SEBI warns public against unregistered PMS

The Securities and Exchange Board of India (SEBI) on Monday cautioned the public against unauthorized raising of funds by entities claiming to provide portfolio management services (PMS).

It has been observed by SEBI that some entities are collecting money from the public for providing PMS. This is being done by luring the public with the assurance of high returns through pamphlets and some social media platforms.

The regulator observed that in such schemes, the entities are raising relatively small amounts of money and are assured of higher returns. It misleads the public by saying that the names of some entities are similar to SEBI registered intermediaries, as if the fundraising is genuine and done by entities registered with SEBI.

This was on July 22, when the regulator banned certain individuals in the securities market for three years for making false promises of unrealistic assured investment returns and “fraudulently extorting money” from investors in the name of membership fees.
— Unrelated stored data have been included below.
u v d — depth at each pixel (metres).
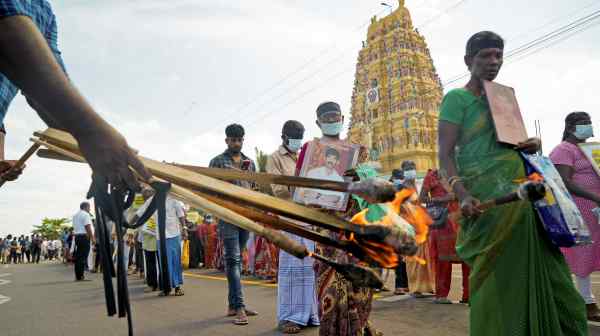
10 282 9.38
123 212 0.93
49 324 4.47
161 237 1.01
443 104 2.54
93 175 0.95
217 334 3.81
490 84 2.41
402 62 44.69
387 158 43.50
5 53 0.81
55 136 1.10
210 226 12.36
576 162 4.19
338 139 3.50
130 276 10.23
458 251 2.38
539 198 1.88
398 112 43.88
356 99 49.28
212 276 9.43
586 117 4.25
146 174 0.91
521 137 2.38
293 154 4.17
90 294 6.73
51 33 1.21
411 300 5.43
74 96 0.82
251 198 0.96
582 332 2.15
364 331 3.10
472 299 2.27
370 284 0.96
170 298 6.04
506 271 2.15
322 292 2.95
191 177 0.99
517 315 2.09
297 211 0.95
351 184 1.05
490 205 2.03
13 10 0.81
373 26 49.09
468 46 2.59
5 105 1.04
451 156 2.42
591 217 4.07
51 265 18.91
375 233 0.93
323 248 2.98
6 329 4.29
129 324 0.95
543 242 2.19
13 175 1.37
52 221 54.75
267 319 4.42
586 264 4.02
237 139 4.96
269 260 8.33
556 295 2.16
“Therefore, SEBI cautions investors not to fall prey to such unauthorized collection of funds. While investing in the securities market, investors are advised to deal only with SEBI-registered intermediaries”, the regulator said in its circular.

More important, the regulator said SEBI-registered intermediaries, including portfolio managers (who manage portfolio management schemes), cannot offer products with assured or fixed return on investment. Many such unauthorized schemes are run in the securities market without any actual investment like Ponzi schemes.

In addition, a portfolio manager cannot accept funds or securities of lesser value than 50 lakhs from the customer and cannot promise any guaranteed or assured return, directly or indirectly.